Journal Article
Atmospheric Chemistry and Physics, vol. 20, iss. 14, pp. 8855-8865, 2020
Authors
Gunnar Myhre, Bjørn H. Samset, Christian W. Mohr, Kari Alterskjær, Yves Balkanski, Nicolas Bellouin, Mian Chin, James Haywood, Øivind Hodnebrog, Stefan Kinne, Guangxing Lin, Marianne T. Lund, Joyce E. Penner, Michael Schulz, Nick Schutgens, Ragnhild B. Skeie, Philip Stier, Toshihiko Takemura, Kai Zhang
Abstract
Abstract. The radiative forcing of the aerosol–radiation interaction can be
decomposed into clear-sky and cloudy-sky portions. Two sets of multi-model
simulations within Aerosol Comparisons between Observations and Models (AeroCom), combined with observational methods, and the
time evolution of aerosol emissions over the industrial era show that the
contribution from cloudy-sky regions is likely weak. A mean of the
simulations considered is 0.01±0.1 W m−2. Multivariate data
analysis of results from AeroCom Phase II shows that many factors influence
the strength of the cloudy-sky contribution to the forcing of the
aerosol–radiation interaction.
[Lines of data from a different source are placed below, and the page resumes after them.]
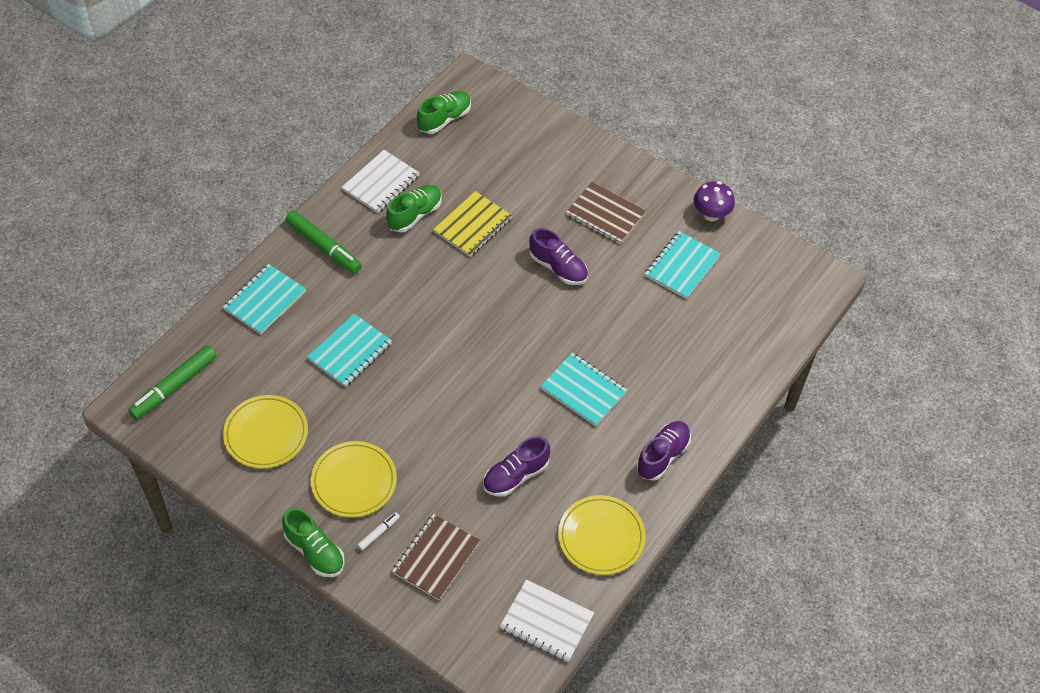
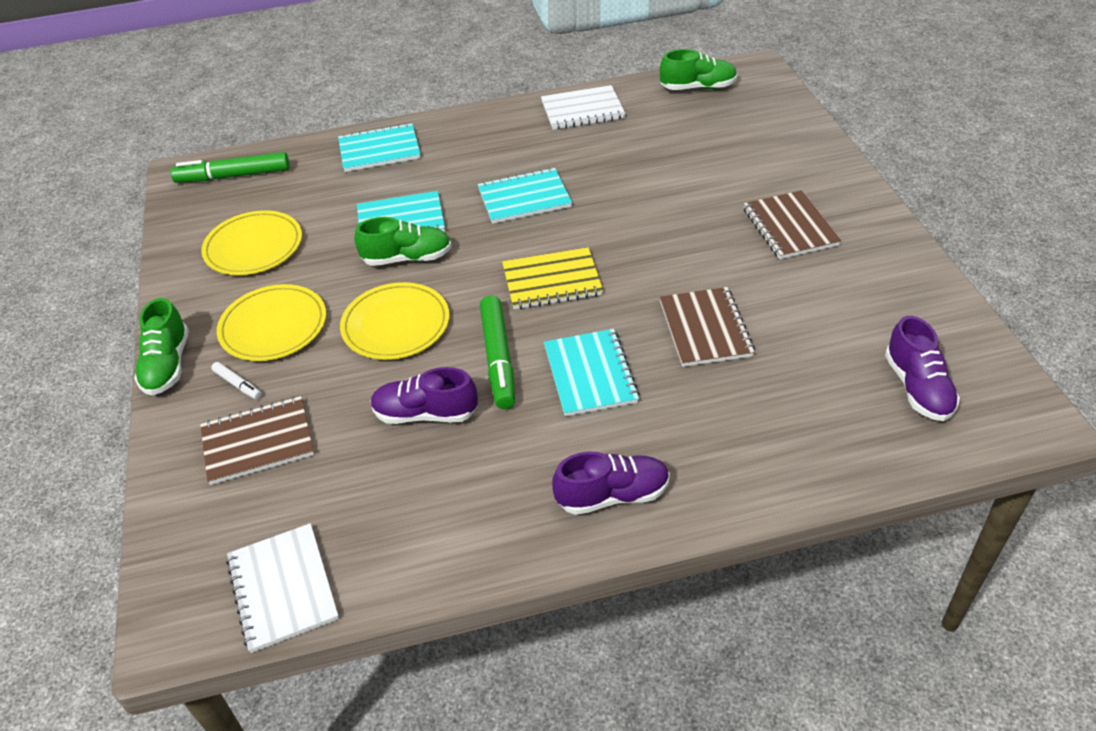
camera: 45 degrees right, 10 degrees down
(324, 247) = (476, 134): green marker -> green marker (498, 358)
(378, 533) = (238, 384): white marker -> white marker turned 45 degrees clockwise
(415, 215) = (586, 145): green shoe -> green shoe (407, 258)
(472, 225) = (633, 176): yellow notebook -> yellow notebook (552, 281)
(558, 268) = (685, 249): purple shoe -> purple shoe (917, 388)
(601, 537) = (445, 537): yellow plate -> yellow plate (396, 325)
(619, 320) = (705, 329): none -> brown notebook
(682, 266) = (837, 314): turquoise notebook -> turquoise notebook (524, 198)
(711, 214) = (926, 282): purple mushroom -> none

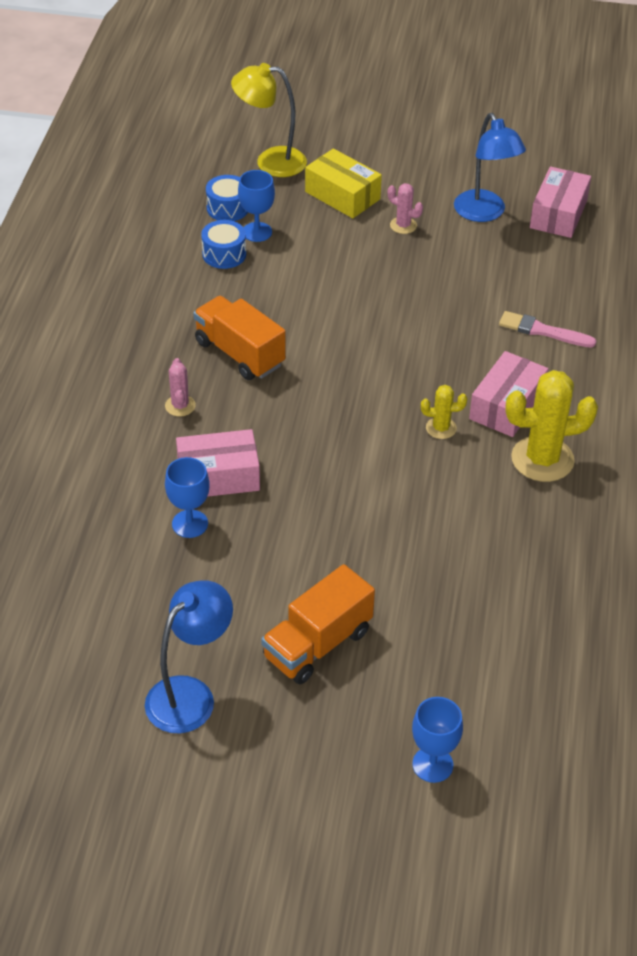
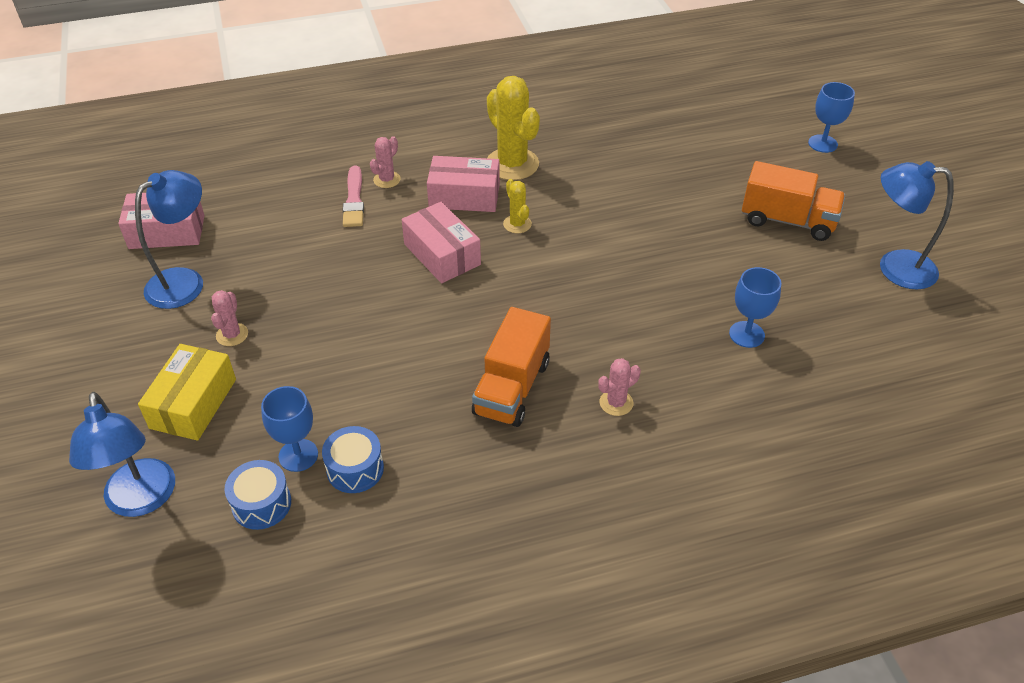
camera: 115 degrees left, 0 degrees up
(218, 476) = (680, 338): pink box -> pink box (442, 254)
(270, 161) = (141, 500): yellow lamp -> blue lamp
(564, 361) = (387, 180): none -> pink cactus

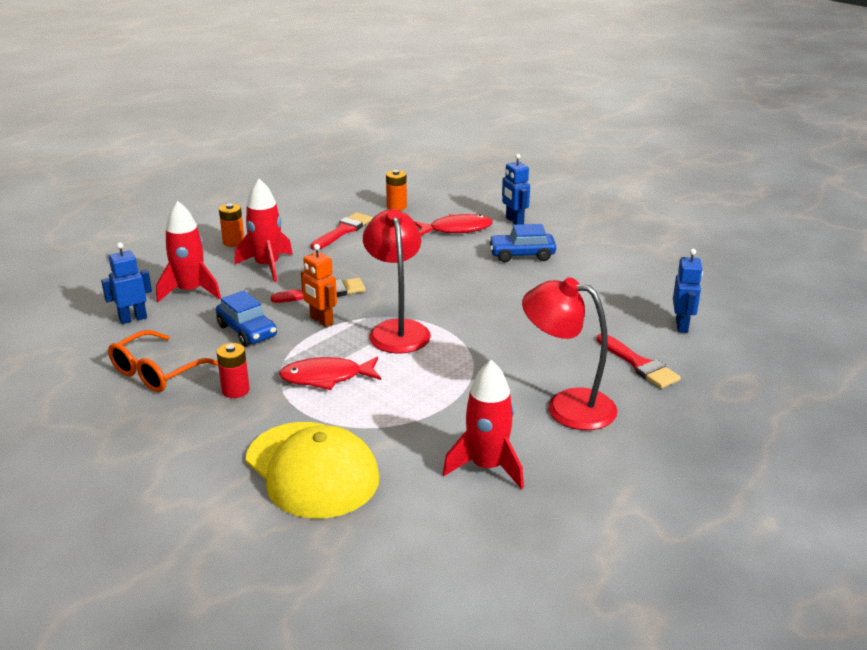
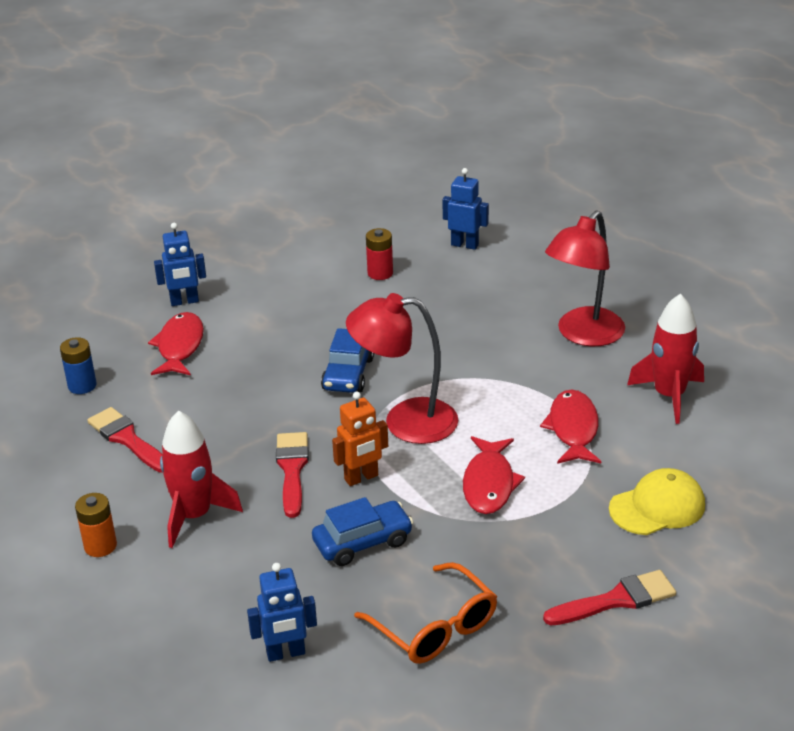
camera: 75 degrees left, 5 degrees up
(133, 319) = (286, 653): blue robot -> blue robot turned 90 degrees counterclockwise
(190, 291) = (231, 594): red rocket -> none
(235, 390) = (496, 557): red battery -> red battery (380, 273)
(312, 470) = (657, 507): yellow cap -> yellow cap, size x0.62
(396, 206) = (82, 386): orange battery -> blue battery
(414, 413) = (573, 429): none -> red fish
(521, 255) = (273, 310): blue car -> blue car (348, 374)
(639, 364) = (524, 282): red brush -> red brush (616, 600)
Overall, single-scattering albedo of
anthropogenic aerosols and the interaction of aerosols with the short-wave
cloud radiative effects are found to be important factors. A more dedicated
focus on the contribution from the cloud-free and cloud-covered sky fraction,
respectively, to the aerosol–radiation interaction will benefit the
quantification of the radiative forcing and its uncertainty range.